Detroit officials redevelop plans for MLS at Ford Field bid

By Gregg Krupa
The Detroit News
MLS officials have stressed soccer-specific sites, but also those in urban cores like Ford Field, above.

Detroit — The bidders hoping to bring Major League Soccer to Ford Field say they can produce a soccer experience like the best venues in the league, and even in the major European leagues.

MLS remains interested.

It is actively pursuing the best possible use of the indoor NFL stadium for soccer, according to the bidders and the league.

As the expansion process continues, with the top professional soccer league in North America looking for two additional cities, Detroit remains in the mix. The disappointment of Nashville and Cincinnati receiving MLS franchises over the past year is apparently little discouragement.

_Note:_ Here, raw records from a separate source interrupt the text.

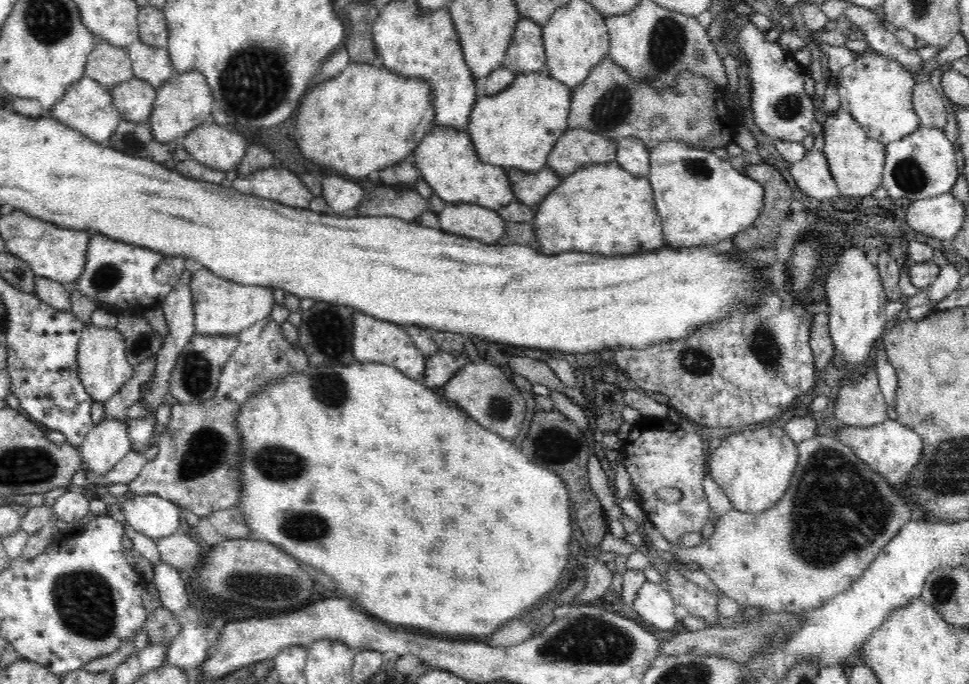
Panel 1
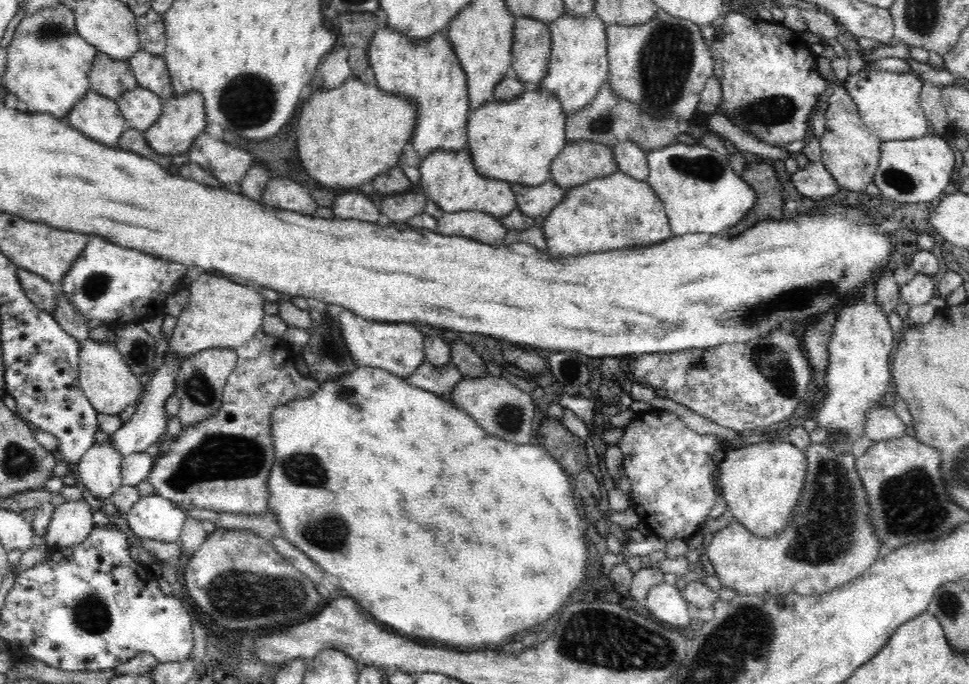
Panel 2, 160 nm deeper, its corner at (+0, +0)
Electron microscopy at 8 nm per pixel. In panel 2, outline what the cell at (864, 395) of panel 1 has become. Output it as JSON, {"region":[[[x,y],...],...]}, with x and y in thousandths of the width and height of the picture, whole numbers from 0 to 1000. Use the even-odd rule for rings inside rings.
{"region":[[[914,594],[902,596],[894,605],[894,637],[903,646],[916,646],[935,635],[933,615],[927,611],[923,598]]]}

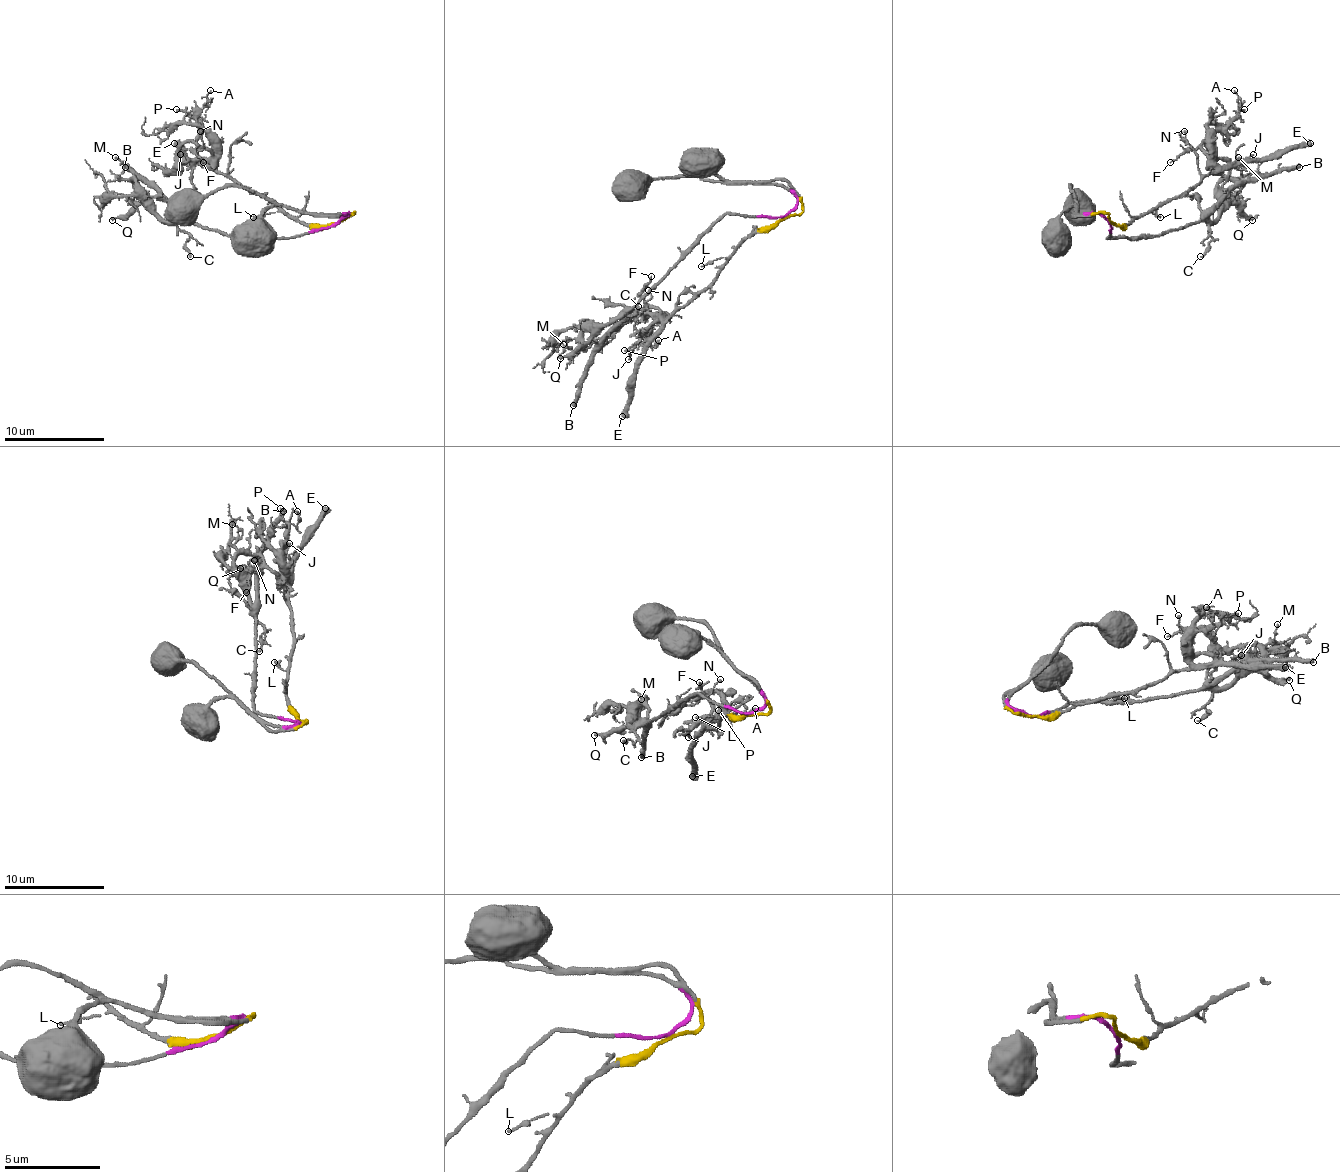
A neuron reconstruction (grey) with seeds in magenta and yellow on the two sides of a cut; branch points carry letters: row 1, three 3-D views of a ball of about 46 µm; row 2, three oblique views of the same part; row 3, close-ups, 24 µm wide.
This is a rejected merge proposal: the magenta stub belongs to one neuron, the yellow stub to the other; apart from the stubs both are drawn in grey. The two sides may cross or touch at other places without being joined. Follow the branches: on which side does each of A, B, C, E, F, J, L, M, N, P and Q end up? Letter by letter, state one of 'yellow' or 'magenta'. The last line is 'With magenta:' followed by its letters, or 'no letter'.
A: yellow
B: magenta
C: magenta
E: yellow
F: yellow
J: yellow
L: yellow
M: magenta
N: yellow
P: yellow
Q: magenta
With magenta: B, C, M, Q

“I think MLS has now accepted the fact that Ford Field is the right place,” said Arn Tellem, vice chairman of the Pistons, who has been charged by owner Tom Gores with coordinating the bid in Detroit.

“We’re continuing our discussions with them.

“They view Detroit favorably and our application favorably, and we’re just going to continue to answer some of the questions that they have.”

“It’s been ongoing, the process.”

Dan Gilbert, the chairman of the Cleveland Cavaliers and founder of Quicken Loans, and the owner of the Detroit Lions, Martha Firestone Ford, are partners with Gores in the effort.

The clear preference for MLS is soccer-specific stadiums, to the point that it waited several months for Cincinnati to clear considerable site acquisition issues for its new stadium, while the proposal for Ford Field lay fallow.

Arn Tellem

But Tellem said there will not be any effort by the bidders, now or in the future, to develop a soccer-specific stadium in Detroit.

“Ford Field is and will continue to be the only place that we will consider playing soccer as part of MLS,” he said.

“I think the MLS state-position has been, at least in the first round of expansion, was that they have preferred soccer-specific stadiums. And I think there are two different perspectives here.

“Their perspective is that model works, and I guess where we have a different view on this,” Tellem said.

“We believe the most successful teams, Atlanta and Seattle, are playing in multi-purpose stadiums,” Tellem said. “They’re playing in football stadiums.”

Atlanta United FC (48,200) and the Seattle Sounders (43,666) led MLS in attendance last season.

Both Mercedes-Benz Stadium in Atlanta and CenturyLink Field in Seattle are outdoors, and architects were specifically charged with designing a dual-purpose stadium in Atlanta for soccer and North American football.

But Tellem also argues “location, location, location …

“And, there is no better location for a stadium in MLS than Ford Field,” he said.

“The most successful franchise are the ones that are situated in the core, the heart of the city. And the teams that have struggled are the ones in the ’burbs.

“It’s not so much about the size of a stadium or the purpose of a stadium, it’s about location; it’s really what is the most determining factor,” Tellem said.

Indeed, MLS officials have stressed the desirability of venues in an urban core — almost as much as they have stressed soccer-specific stadiums.

When MLS Commissioner Don Garber announced in May that Cincinnati would finally receive what had been intended as one of two expansion franchises awarded in 2017, he said passing over Detroit would give the bidders a chance to reconsider how they would feature soccer.

“We’re working with that ownership group on possible modifications of Ford Field that could, perhaps, make that city more MLS ready than it is today,” Garber said, the night MLS fans in Cincinnati celebrated, according to

“What is going on now is MLS is taking deeper dive into Ford Field and doing an analysis. It is going to come back with some recommendations at some points as to what they feel needs to be done to make it perfect for soccer,” Tellem said.

“And then, we’ll evaluate what their recommendations are.

“I think we can have a soccer experience there that rivals not only any MLS stadium but any European soccer experience, which is the thing that we’re trying to do.”

“We want to duplicate what the fans would feel if they are going to a game, whether it’s in Liverpool, or in Manchester, or in Berlin, or in Madrid, or Barcelona. We want to have that similar type of experience for our fans.”

MLS has announced no new timetable for awarding the next two expansion franchises, which had been planned for the end of 2018.

But one of the 2017 awards came five months into 2018, even as the league continued to work on the bid in Miami, for four years.

Sacramento, Phoenix, San Diego, Las Vegas and San Antonio are the prime competitors at this juncture. All propose developing soccer-specific stadiums.

But each must surmount either ownership or siting issues.

That said, they are likely to have plenty of time.

As MLS has shown in Cincinnati, Miami and with some other franchises, it is willing to be patient.

“It’s an ongoing dialogue that we’re having, and we don’t have all of the analysis done, yet,” Tellem said of retrofitting Ford Field for soccer.

“MLS has had some teams of people come out and spend time here looking at it, and we’re going to have a deep dive here over the next few months.

“The only way that we’re going to be involved is if it’s at Ford Field.”